- **Problem to work on**:
Leave out the pictures and give back all the entries exactly as written.

[Stored data entries]
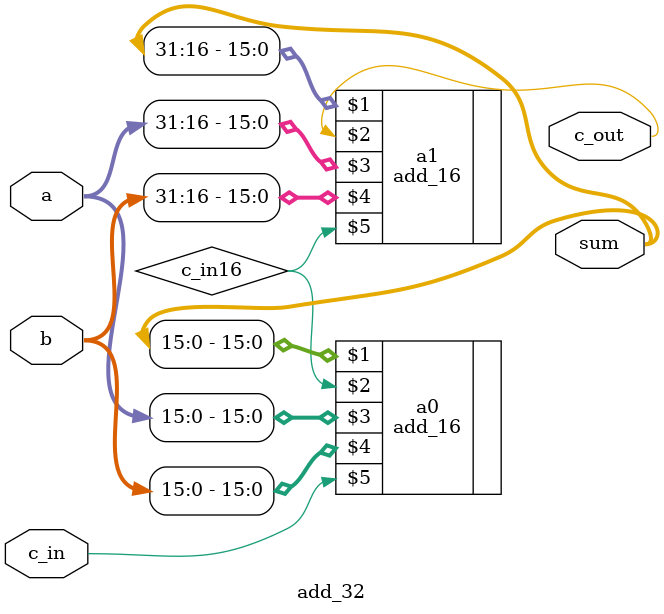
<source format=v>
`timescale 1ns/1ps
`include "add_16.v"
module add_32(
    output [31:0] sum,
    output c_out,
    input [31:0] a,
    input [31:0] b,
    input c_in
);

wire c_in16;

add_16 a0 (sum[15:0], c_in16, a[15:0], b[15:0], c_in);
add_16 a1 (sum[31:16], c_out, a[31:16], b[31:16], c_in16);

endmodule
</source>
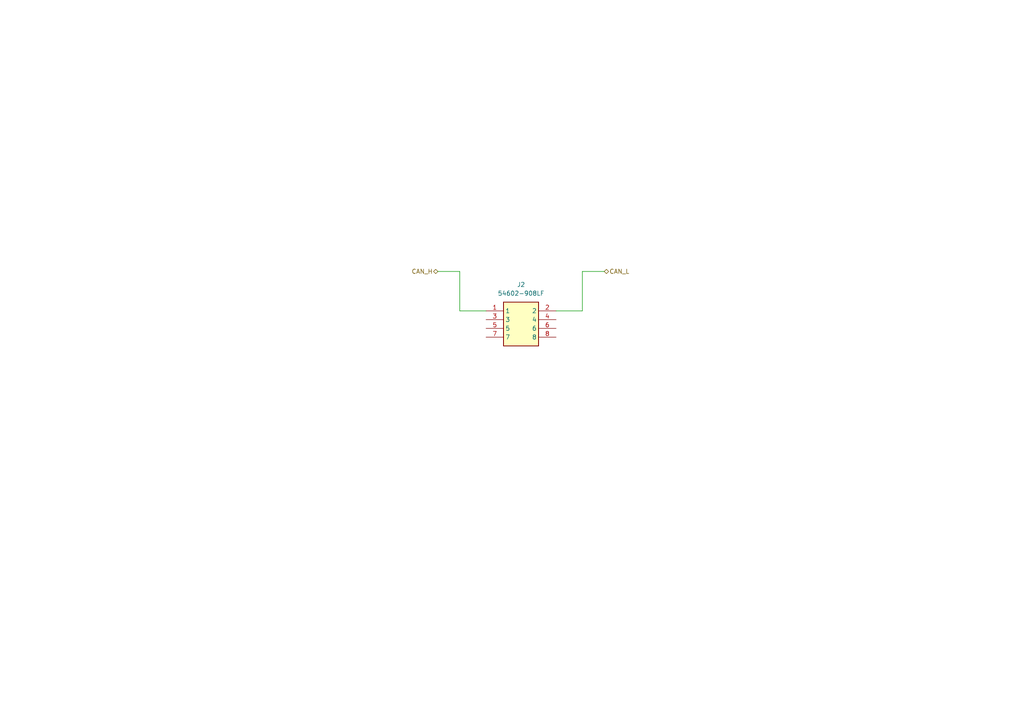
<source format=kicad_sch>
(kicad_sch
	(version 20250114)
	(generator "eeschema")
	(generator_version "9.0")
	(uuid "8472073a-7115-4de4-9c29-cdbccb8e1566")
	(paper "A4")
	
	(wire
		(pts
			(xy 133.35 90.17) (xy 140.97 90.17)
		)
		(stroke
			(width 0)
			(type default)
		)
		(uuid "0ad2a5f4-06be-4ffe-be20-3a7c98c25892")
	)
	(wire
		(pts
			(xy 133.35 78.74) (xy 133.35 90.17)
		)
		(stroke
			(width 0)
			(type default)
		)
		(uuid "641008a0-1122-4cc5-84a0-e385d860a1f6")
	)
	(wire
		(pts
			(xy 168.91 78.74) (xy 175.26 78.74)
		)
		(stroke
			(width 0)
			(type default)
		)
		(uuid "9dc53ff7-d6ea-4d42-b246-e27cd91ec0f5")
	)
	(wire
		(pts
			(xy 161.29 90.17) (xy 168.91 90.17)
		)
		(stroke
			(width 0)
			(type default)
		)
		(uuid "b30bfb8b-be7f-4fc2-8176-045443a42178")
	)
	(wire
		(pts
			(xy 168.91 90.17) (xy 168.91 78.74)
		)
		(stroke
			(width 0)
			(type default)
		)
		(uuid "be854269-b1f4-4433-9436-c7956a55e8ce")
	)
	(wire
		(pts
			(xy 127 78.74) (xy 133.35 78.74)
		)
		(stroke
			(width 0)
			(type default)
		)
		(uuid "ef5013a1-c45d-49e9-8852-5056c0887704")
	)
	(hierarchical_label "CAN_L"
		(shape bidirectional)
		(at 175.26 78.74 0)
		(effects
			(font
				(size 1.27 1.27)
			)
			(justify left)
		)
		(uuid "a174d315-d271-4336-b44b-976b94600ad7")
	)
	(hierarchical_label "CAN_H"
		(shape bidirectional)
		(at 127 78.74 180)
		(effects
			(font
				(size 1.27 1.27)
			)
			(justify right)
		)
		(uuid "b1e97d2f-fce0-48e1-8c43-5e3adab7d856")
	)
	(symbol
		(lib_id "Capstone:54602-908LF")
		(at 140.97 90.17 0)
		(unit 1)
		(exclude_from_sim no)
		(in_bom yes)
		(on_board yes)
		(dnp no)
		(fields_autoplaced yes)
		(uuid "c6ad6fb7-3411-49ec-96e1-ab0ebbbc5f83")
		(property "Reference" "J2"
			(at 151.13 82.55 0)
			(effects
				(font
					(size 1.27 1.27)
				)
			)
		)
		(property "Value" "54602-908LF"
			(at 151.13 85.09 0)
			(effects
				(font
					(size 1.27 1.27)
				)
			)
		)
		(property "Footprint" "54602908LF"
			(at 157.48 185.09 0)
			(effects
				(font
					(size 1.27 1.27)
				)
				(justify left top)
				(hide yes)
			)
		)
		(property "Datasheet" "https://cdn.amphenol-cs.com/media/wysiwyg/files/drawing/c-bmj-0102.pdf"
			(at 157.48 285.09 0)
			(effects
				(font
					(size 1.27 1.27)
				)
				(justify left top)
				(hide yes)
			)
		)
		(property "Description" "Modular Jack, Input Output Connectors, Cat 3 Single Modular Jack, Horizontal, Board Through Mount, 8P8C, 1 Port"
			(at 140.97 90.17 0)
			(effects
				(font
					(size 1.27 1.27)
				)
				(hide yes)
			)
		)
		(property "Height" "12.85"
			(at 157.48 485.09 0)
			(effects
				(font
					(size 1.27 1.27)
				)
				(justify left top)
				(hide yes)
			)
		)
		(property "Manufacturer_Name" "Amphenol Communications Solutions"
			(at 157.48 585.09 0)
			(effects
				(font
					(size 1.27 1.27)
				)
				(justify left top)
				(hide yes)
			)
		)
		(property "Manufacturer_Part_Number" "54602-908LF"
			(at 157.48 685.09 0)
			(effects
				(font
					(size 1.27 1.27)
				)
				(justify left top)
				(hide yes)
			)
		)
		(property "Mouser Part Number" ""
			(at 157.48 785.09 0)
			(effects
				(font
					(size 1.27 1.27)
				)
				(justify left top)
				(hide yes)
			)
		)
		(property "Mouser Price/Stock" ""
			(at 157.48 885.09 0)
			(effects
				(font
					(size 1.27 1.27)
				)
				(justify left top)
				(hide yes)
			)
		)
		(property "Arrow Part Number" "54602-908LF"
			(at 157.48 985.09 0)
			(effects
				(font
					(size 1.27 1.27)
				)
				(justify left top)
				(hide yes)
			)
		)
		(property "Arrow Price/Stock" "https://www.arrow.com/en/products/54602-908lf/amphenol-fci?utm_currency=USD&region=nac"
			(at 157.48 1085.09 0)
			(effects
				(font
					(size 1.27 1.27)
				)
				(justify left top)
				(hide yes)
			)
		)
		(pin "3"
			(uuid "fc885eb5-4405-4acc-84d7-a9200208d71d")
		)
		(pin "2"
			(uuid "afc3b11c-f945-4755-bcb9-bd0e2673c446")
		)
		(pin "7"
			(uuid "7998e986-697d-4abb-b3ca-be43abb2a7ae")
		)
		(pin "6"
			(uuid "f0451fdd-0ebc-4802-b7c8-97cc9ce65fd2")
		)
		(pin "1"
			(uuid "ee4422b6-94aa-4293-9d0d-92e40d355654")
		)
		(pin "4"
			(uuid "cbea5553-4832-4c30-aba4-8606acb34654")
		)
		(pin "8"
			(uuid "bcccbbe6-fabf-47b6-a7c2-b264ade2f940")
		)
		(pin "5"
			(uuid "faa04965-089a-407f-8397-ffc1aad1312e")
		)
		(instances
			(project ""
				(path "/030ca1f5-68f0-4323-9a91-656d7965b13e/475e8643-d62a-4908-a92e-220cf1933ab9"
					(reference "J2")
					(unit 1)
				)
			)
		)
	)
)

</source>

- **Expected answer**:
<source format=v>
`timescale 1ns/1ps
`include "add_16.v"
module add_32(
    output [31:0] sum,
    output c_out,
    input [31:0] a,
    input [31:0] b,
    input c_in
);

wire c_in16;

add_16 a0 (sum[15:0], c_in16, a[15:0], b[15:0], c_in);
add_16 a1 (sum[31:16], c_out, a[31:16], b[31:16], c_in16);

endmodule
</source>
<source format=kicad_sch>
(kicad_sch
	(version 20250114)
	(generator "eeschema")
	(generator_version "9.0")
	(uuid "8472073a-7115-4de4-9c29-cdbccb8e1566")
	(paper "A4")
	
	(wire
		(pts
			(xy 133.35 90.17) (xy 140.97 90.17)
		)
		(stroke
			(width 0)
			(type default)
		)
		(uuid "0ad2a5f4-06be-4ffe-be20-3a7c98c25892")
	)
	(wire
		(pts
			(xy 133.35 78.74) (xy 133.35 90.17)
		)
		(stroke
			(width 0)
			(type default)
		)
		(uuid "641008a0-1122-4cc5-84a0-e385d860a1f6")
	)
	(wire
		(pts
			(xy 168.91 78.74) (xy 175.26 78.74)
		)
		(stroke
			(width 0)
			(type default)
		)
		(uuid "9dc53ff7-d6ea-4d42-b246-e27cd91ec0f5")
	)
	(wire
		(pts
			(xy 161.29 90.17) (xy 168.91 90.17)
		)
		(stroke
			(width 0)
			(type default)
		)
		(uuid "b30bfb8b-be7f-4fc2-8176-045443a42178")
	)
	(wire
		(pts
			(xy 168.91 90.17) (xy 168.91 78.74)
		)
		(stroke
			(width 0)
			(type default)
		)
		(uuid "be854269-b1f4-4433-9436-c7956a55e8ce")
	)
	(wire
		(pts
			(xy 127 78.74) (xy 133.35 78.74)
		)
		(stroke
			(width 0)
			(type default)
		)
		(uuid "ef5013a1-c45d-49e9-8852-5056c0887704")
	)
	(hierarchical_label "CAN_L"
		(shape bidirectional)
		(at 175.26 78.74 0)
		(effects
			(font
				(size 1.27 1.27)
			)
			(justify left)
		)
		(uuid "a174d315-d271-4336-b44b-976b94600ad7")
	)
	(hierarchical_label "CAN_H"
		(shape bidirectional)
		(at 127 78.74 180)
		(effects
			(font
				(size 1.27 1.27)
			)
			(justify right)
		)
		(uuid "b1e97d2f-fce0-48e1-8c43-5e3adab7d856")
	)
	(symbol
		(lib_id "Capstone:54602-908LF")
		(at 140.97 90.17 0)
		(unit 1)
		(exclude_from_sim no)
		(in_bom yes)
		(on_board yes)
		(dnp no)
		(fields_autoplaced yes)
		(uuid "c6ad6fb7-3411-49ec-96e1-ab0ebbbc5f83")
		(property "Reference" "J2"
			(at 151.13 82.55 0)
			(effects
				(font
					(size 1.27 1.27)
				)
			)
		)
		(property "Value" "54602-908LF"
			(at 151.13 85.09 0)
			(effects
				(font
					(size 1.27 1.27)
				)
			)
		)
		(property "Footprint" "54602908LF"
			(at 157.48 185.09 0)
			(effects
				(font
					(size 1.27 1.27)
				)
				(justify left top)
				(hide yes)
			)
		)
		(property "Datasheet" "https://cdn.amphenol-cs.com/media/wysiwyg/files/drawing/c-bmj-0102.pdf"
			(at 157.48 285.09 0)
			(effects
				(font
					(size 1.27 1.27)
				)
				(justify left top)
				(hide yes)
			)
		)
		(property "Description" "Modular Jack, Input Output Connectors, Cat 3 Single Modular Jack, Horizontal, Board Through Mount, 8P8C, 1 Port"
			(at 140.97 90.17 0)
			(effects
				(font
					(size 1.27 1.27)
				)
				(hide yes)
			)
		)
		(property "Height" "12.85"
			(at 157.48 485.09 0)
			(effects
				(font
					(size 1.27 1.27)
				)
				(justify left top)
				(hide yes)
			)
		)
		(property "Manufacturer_Name" "Amphenol Communications Solutions"
			(at 157.48 585.09 0)
			(effects
				(font
					(size 1.27 1.27)
				)
				(justify left top)
				(hide yes)
			)
		)
		(property "Manufacturer_Part_Number" "54602-908LF"
			(at 157.48 685.09 0)
			(effects
				(font
					(size 1.27 1.27)
				)
				(justify left top)
				(hide yes)
			)
		)
		(property "Mouser Part Number" ""
			(at 157.48 785.09 0)
			(effects
				(font
					(size 1.27 1.27)
				)
				(justify left top)
				(hide yes)
			)
		)
		(property "Mouser Price/Stock" ""
			(at 157.48 885.09 0)
			(effects
				(font
					(size 1.27 1.27)
				)
				(justify left top)
				(hide yes)
			)
		)
		(property "Arrow Part Number" "54602-908LF"
			(at 157.48 985.09 0)
			(effects
				(font
					(size 1.27 1.27)
				)
				(justify left top)
				(hide yes)
			)
		)
		(property "Arrow Price/Stock" "https://www.arrow.com/en/products/54602-908lf/amphenol-fci?utm_currency=USD&region=nac"
			(at 157.48 1085.09 0)
			(effects
				(font
					(size 1.27 1.27)
				)
				(justify left top)
				(hide yes)
			)
		)
		(pin "3"
			(uuid "fc885eb5-4405-4acc-84d7-a9200208d71d")
		)
		(pin "2"
			(uuid "afc3b11c-f945-4755-bcb9-bd0e2673c446")
		)
		(pin "7"
			(uuid "7998e986-697d-4abb-b3ca-be43abb2a7ae")
		)
		(pin "6"
			(uuid "f0451fdd-0ebc-4802-b7c8-97cc9ce65fd2")
		)
		(pin "1"
			(uuid "ee4422b6-94aa-4293-9d0d-92e40d355654")
		)
		(pin "4"
			(uuid "cbea5553-4832-4c30-aba4-8606acb34654")
		)
		(pin "8"
			(uuid "bcccbbe6-fabf-47b6-a7c2-b264ade2f940")
		)
		(pin "5"
			(uuid "faa04965-089a-407f-8397-ffc1aad1312e")
		)
		(instances
			(project ""
				(path "/030ca1f5-68f0-4323-9a91-656d7965b13e/475e8643-d62a-4908-a92e-220cf1933ab9"
					(reference "J2")
					(unit 1)
				)
			)
		)
	)
)

</source>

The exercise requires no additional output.